Area Resident Has Bad Encounter with Dangerous Pit Bull in Shorewood
Area resident Lynne Crockett reported the following about a dog-on-dog attack near the intersection of 26th SW and SW 106th – which it *not* in Burien’s city limits (see map below) – on the Shorewood on the Sound Facebook page (and blog) on Monday, Jan. 14:
“Bad day. neighbors. I posted this on my own account, but also want to alert SOTS folks who walk their dogs on 26th SW. This took place right by Shorewood Grocery this morning…
Matt was out on his morning run with our dogs, Brody, a Goldendoodle, and Omar, a Newfoundland. They run the same route every morning, but this morning a Pit Bull came running up from behind and jumped on Brody’s back. A full on attack lasting several minutes took place, stopped traffic, and caused quite a disturbing scene ending with the police getting involved. Tonight Matt is here with a big splint due to a broken bone in his hand (from hitting the dog and trying to get it to let loose of Brody), and Brody is at the vet having drain tubes put into all of the puncture wounds in his neck. We are heading into 2 weeks of drain tubes, bandage changes, sutures, antibiotics, anti-inflammatory and pain meds for a VERY TRAUMATIZED pooch. Not good. :(“
Lynne also added this in a follow-up comment:
“The dog was attached to a rope, and had apparently gotten away from the owner. He was there, and along with Matt tried to get his dog off of Brody. After the dog unlatched his jaws, the man then turned on Matt. Started yelling at him complaining that there was blood on HIS dog. He also started yelling at Matt for hitting his dog. When Matt told him that he could complain to the police, the man took off. Apparently he is homeless and lives in a park in the area. A witness followed him, and led police to him. Nothing was done, really, and even animal control told Matt they couldn’t pick up the dog. I just don’t get that. We like all breeds of dogs, and feel compassion for the homeless. It’s just that this guy gave Matt major attitude and his dog is clearly dangerous. I’m concerned, about both of them being in the area, which is why I’m warning everyone. Brody’s neck is full of puncture wounds; it is HORRIFIC.”
And this on Tuesday:
“The police did show up at the scene of the attack and did track down the owner, who was hiding in some nearby bushes after leaving the scene. They turned his info over to the Animal Control, but he is homeless and not easily accessible. When Animal Control ran his name through their system, it did not come up, but that doesn’t mean the dog hasn’t been in any trouble. (It could have been registered under another owner’s name.) We are turning over a detailed report of the incident, along with photographs of all injuries sustained, vet bills, etc, to Animal Control tomorrow. We will be eager to see where it goes. This dog is extremely vicious, and the more people are warned the better. My dog’s injuries are horrific; another dog could have easily been killed.
An update is that Animal Control has gotten involved, now that they have become more clear on the significance of the injuries sustained by both Matt and Brody.

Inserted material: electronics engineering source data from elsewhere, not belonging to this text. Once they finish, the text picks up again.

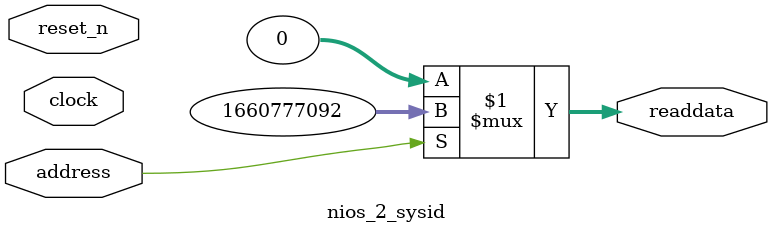
<source format=v>



// synthesis translate_off
`timescale 1ns / 1ps
// synthesis translate_on

// turn off superfluous verilog processor warnings 
// altera message_level Level1 
// altera message_off 10034 10035 10036 10037 10230 10240 10030 

module nios_2_sysid (
               // inputs:
                address,
                clock,
                reset_n,

               // outputs:
                readdata
             )
;

  output  [ 31: 0] readdata;
  input            address;
  input            clock;
  input            reset_n;

  wire    [ 31: 0] readdata;
  //control_slave, which is an e_avalon_slave
  assign readdata = address ? 1660777092 : 0;

endmodule



</source>
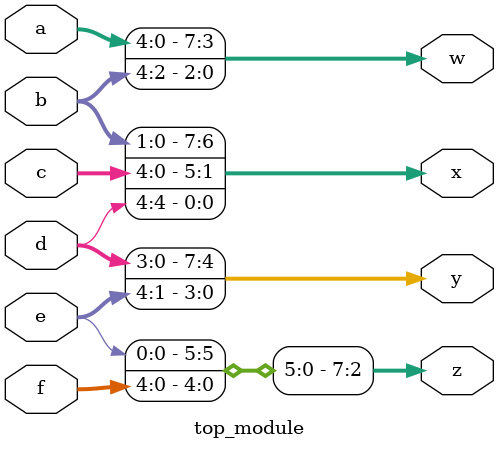
<source format=sv>
module top_module (
  input [4:0] a,
  input [4:0] b,
  input [4:0] c,
  input [4:0] d,
  input [4:0] e,
  input [4:0] f,
  output [7:0] w,
  output [7:0] x,
  output [7:0] y,
  output [7:0] z
);
  assign {a, b, c, d, e, f, 2'b11} = {w, x, y, z};
endmodule

</source>
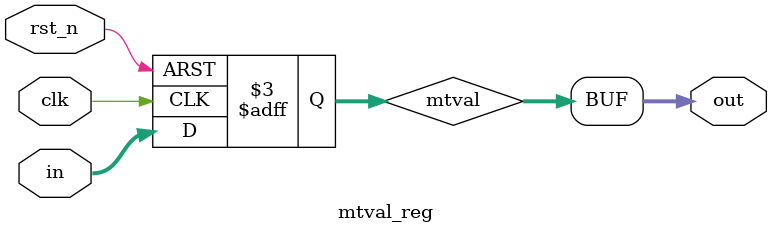
<source format=v>
module mtval_reg (
    input clk,
    input rst_n,
    input [31:0] in,
    output [31:0] out
);
    
    localparam [31:0] default_in = 32'b0;
    
    reg [31:0] mtval;

    always @(posedge clk or negedge rst_n) begin
        if (!rst_n) mtval <= default_in;
        else mtval <= in;
    end

    assign out = mtval;

endmodule
</source>
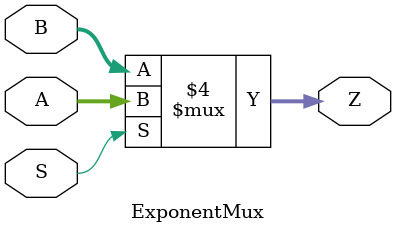
<source format=sv>
module ExponentMux
(
    input [4:0] A, B,
    input S,
    output [4:0] Z
);
    always_comb
    begin
        if (S == 1'b1)
            Z = A;
        else
            Z = B;
    end

endmodule
</source>
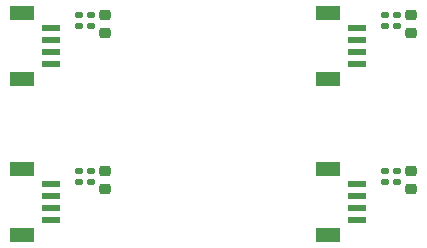
<source format=gbp>
%TF.GenerationSoftware,KiCad,Pcbnew,8.0.4*%
%TF.CreationDate,2024-08-22T15:16:28-06:00*%
%TF.ProjectId,SparkFun_BMV080_panelized,53706172-6b46-4756-9e5f-424d56303830,v01*%
%TF.SameCoordinates,Original*%
%TF.FileFunction,Paste,Bot*%
%TF.FilePolarity,Positive*%
%FSLAX46Y46*%
G04 Gerber Fmt 4.6, Leading zero omitted, Abs format (unit mm)*
G04 Created by KiCad (PCBNEW 8.0.4) date 2024-08-22 15:16:28*
%MOMM*%
%LPD*%
G01*
G04 APERTURE LIST*
G04 Aperture macros list*
%AMRoundRect*
0 Rectangle with rounded corners*
0 $1 Rounding radius*
0 $2 $3 $4 $5 $6 $7 $8 $9 X,Y pos of 4 corners*
0 Add a 4 corners polygon primitive as box body*
4,1,4,$2,$3,$4,$5,$6,$7,$8,$9,$2,$3,0*
0 Add four circle primitives for the rounded corners*
1,1,$1+$1,$2,$3*
1,1,$1+$1,$4,$5*
1,1,$1+$1,$6,$7*
1,1,$1+$1,$8,$9*
0 Add four rect primitives between the rounded corners*
20,1,$1+$1,$2,$3,$4,$5,0*
20,1,$1+$1,$4,$5,$6,$7,0*
20,1,$1+$1,$6,$7,$8,$9,0*
20,1,$1+$1,$8,$9,$2,$3,0*%
G04 Aperture macros list end*
%ADD10RoundRect,0.140000X0.170000X-0.140000X0.170000X0.140000X-0.170000X0.140000X-0.170000X-0.140000X0*%
%ADD11RoundRect,0.225000X0.250000X-0.225000X0.250000X0.225000X-0.250000X0.225000X-0.250000X-0.225000X0*%
%ADD12R,1.550000X0.600000*%
%ADD13R,2.000000X1.200000*%
G04 APERTURE END LIST*
D10*
%TO.C,C4*%
X32060000Y11050000D03*
X32060000Y12010000D03*
%TD*%
%TO.C,C4*%
X32060000Y-2150000D03*
X32060000Y-1190000D03*
%TD*%
%TO.C,C4*%
X6160000Y11050000D03*
X6160000Y12010000D03*
%TD*%
D11*
%TO.C,C5*%
X34280000Y10465000D03*
X34280000Y12015000D03*
%TD*%
%TO.C,C5*%
X34280000Y-2735000D03*
X34280000Y-1185000D03*
%TD*%
%TO.C,C5*%
X8380000Y10465000D03*
X8380000Y12015000D03*
%TD*%
D12*
%TO.C,J2*%
X29634500Y10890000D03*
X29634500Y9890000D03*
X29634500Y8890000D03*
X29634500Y7890000D03*
D13*
X27209500Y12190000D03*
X27209500Y6590000D03*
%TD*%
D12*
%TO.C,J2*%
X29634500Y-2310000D03*
X29634500Y-3310000D03*
X29634500Y-4310000D03*
X29634500Y-5310000D03*
D13*
X27209500Y-1010000D03*
X27209500Y-6610000D03*
%TD*%
D12*
%TO.C,J2*%
X3734500Y10890000D03*
X3734500Y9890000D03*
X3734500Y8890000D03*
X3734500Y7890000D03*
D13*
X1309500Y12190000D03*
X1309500Y6590000D03*
%TD*%
D10*
%TO.C,C3*%
X33040000Y11050000D03*
X33040000Y12010000D03*
%TD*%
%TO.C,C3*%
X33040000Y-2150000D03*
X33040000Y-1190000D03*
%TD*%
%TO.C,C3*%
X7140000Y11050000D03*
X7140000Y12010000D03*
%TD*%
%TO.C,C3*%
X7140000Y-2150000D03*
X7140000Y-1190000D03*
%TD*%
D12*
%TO.C,J2*%
X3734500Y-2310000D03*
X3734500Y-3310000D03*
X3734500Y-4310000D03*
X3734500Y-5310000D03*
D13*
X1309500Y-1010000D03*
X1309500Y-6610000D03*
%TD*%
D11*
%TO.C,C5*%
X8380000Y-2735000D03*
X8380000Y-1185000D03*
%TD*%
D10*
%TO.C,C4*%
X6160000Y-2150000D03*
X6160000Y-1190000D03*
%TD*%
M02*

</source>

The tricky part of the case is that the dog owner is homeless, and not easy to track down. Matt said that the dog is a brown Pit bull with some white markings on it. The owner (white male possibly in his 30′s) was walking it on a rope.

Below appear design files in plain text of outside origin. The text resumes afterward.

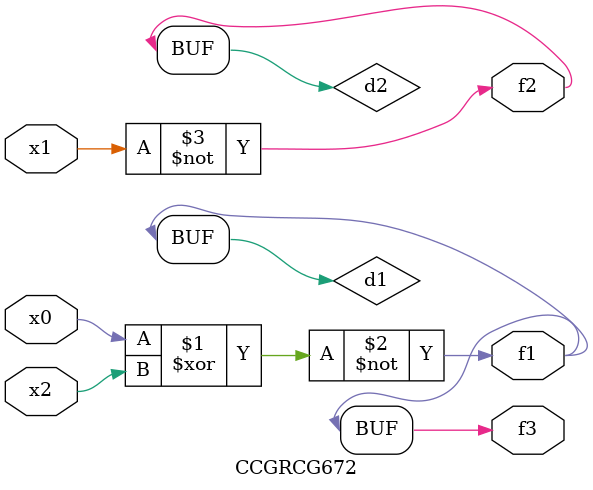
<source format=v>
module CCGRCG672(
	input x0, x1, x2,
	output f1, f2, f3
);

	wire d1, d2, d3;

	xnor (d1, x0, x2);
	nand (d2, x1);
	nor (d3, x1, x2);
	assign f1 = d1;
	assign f2 = d2;
	assign f3 = d1;
endmodule

</source>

We have just returned from another trip to the Vet with some further swelling issues surfacing. During the bandage change all injuries were photographed and photos will be turned over to Animal Control for their records. (Matt’s injured hand also.) I will continue to post updates if there are new developments. Again, thanks neighbors!”
UPDATE Jan. 16 5:15 p.m.: Since this incident occurred outside of Burien’s jurisdiction, we reached out to Regional Animal Services of King County (RASKC), and here’s their response:
RASKC takes all animal attack reports seriously, and this case is no exception. We responded to a call transferred by the King County Sheriff’s Office at 11:20am Monday and arrived on the scene shortly thereafter.
Our Animal Control Officer took initial statements from the victim, including a description of the dog and owner. We are still collecting information to document the injuries sustained by the victim. Based on the victim’s statement and the observations from KCSO, we are concerned for the safety of the community with this dog’s behavior. We are working with local law enforcement to locate the owner, impound the dog, and complete our investigation and make citations as warranted.
As always, if someone is attacked by an animal, or sees an attack taking place, they should call 9-1-1 right away.
We also checked with the City of Burien for their policy on dog-on-dog attacks, and here’s their response:
“The answer is not simple since the threshold for the police department getting involved is based on the ‘criminality,’ not the aggressiveness of the attack on the other dog,” said Sgt. Henry McLauchlain of the Burien Police Department. “In other words if the case rises to the level of criminal intent or violation of criminal law the police department either takes on the investigation or assists animal control/CARES with the investigation and filing of charges.”
“We have had a few cases recently where someone has been walking a dog and another dog attacks the “walked dog” without injury by the attacking dog to the walking party. In those cases, again, unless it can be established that the attacking dogs owner purposefully set the attacking dog on the walking dog it’s a dog fight and CARES issue. If the animal were to attack a human, different story and a criminal investigation would be started with CARES.”
And here’s what Debra George, Executive Director of Burien CARES Animal Control, said:
“For any Dog Attack, be it human or animal the first call should be to 911, they will then dispatch us after dispatching the police first. CARES is on call 24/7 for situations such as these.”